Plaintiffs further contend the Board made insufficient findings of fact to support its decision. Plaintiffs rely onHopf v. Board of Review of the City of Newport, 102 R.I. 275, 288, 230 A.2d 420, 428 (1967) to support their contention that zoning boards will be reversed if the court is unable to find sufficient grounds for their decisions. Plaintiffs assert the record is defective because the Board failed to pinpoint specific evidence upon which the decision is based. While the Board's decision does lack very specific findings of facts, plaintiffs' argument is flawed as Hopf is misapplied. The Hopf Court expressly limits the above-mentioned rule to cases where evidence is in conflict. Id. at 428. In the case at bar, the evidence is undisputed and the facts uncontradicted. It is a well-settled rule that zoning boards should set forth the reasons and grounds for their decisions; however, our Supreme Court has stated that courts should not subject the parties to such delay and inconvenience where they were able to satisfy themselves from the record that the Board's decision was either correct or erroneous regardless of the failure to give reasons for their decision.Richards v. Zoning Board of Review of the City of Providence,100 R.I. 212, 219-20, 213 A.2d 814, 818 (1965); Winters v.Zoning Board of Review, 80 R.I. 275, 277, 96 A.2d 337, 339 (1953). Here, the record is replete with the evidence on which the Board relied.

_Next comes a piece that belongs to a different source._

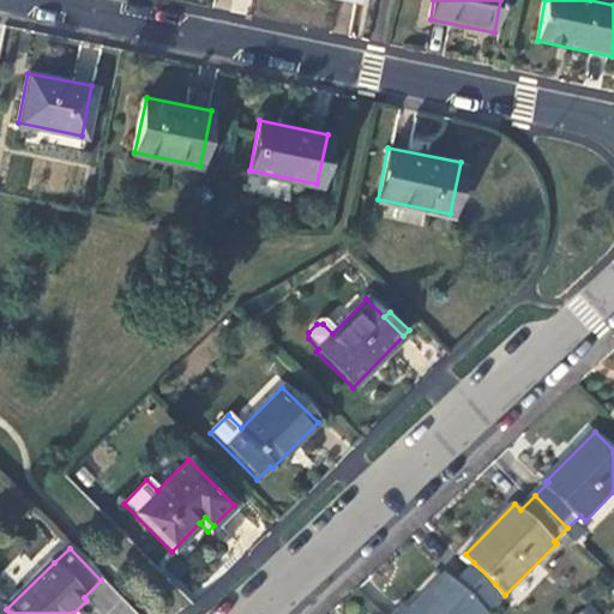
[(456,582),(477,603),(495,584),(474,563),(456,582)]
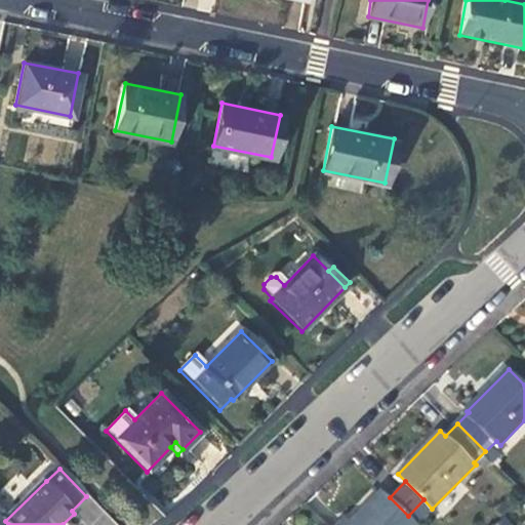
[(346,519),(339,524),(414,524),(416,524),(408,516),(390,497),(382,490),(350,524),(346,519)]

After reviewing the entire record, this Court finds that the decision of the Zoning Board was clearly erroneous in view of the reliable, probative and substantial evidence. Accordingly, the decision of the Johnston Zoning Board of Review is hereby reversed.
Counsel shall prepare the appropriate judgment for entry.
1 Article IX of the Johnston Zoning Ordinance states that, for a single family dwelling, the minimum yard depth on each side must be twenty (20) feet plus two (2) feet for each five (5) feet of building height over twenty-five (25) feet.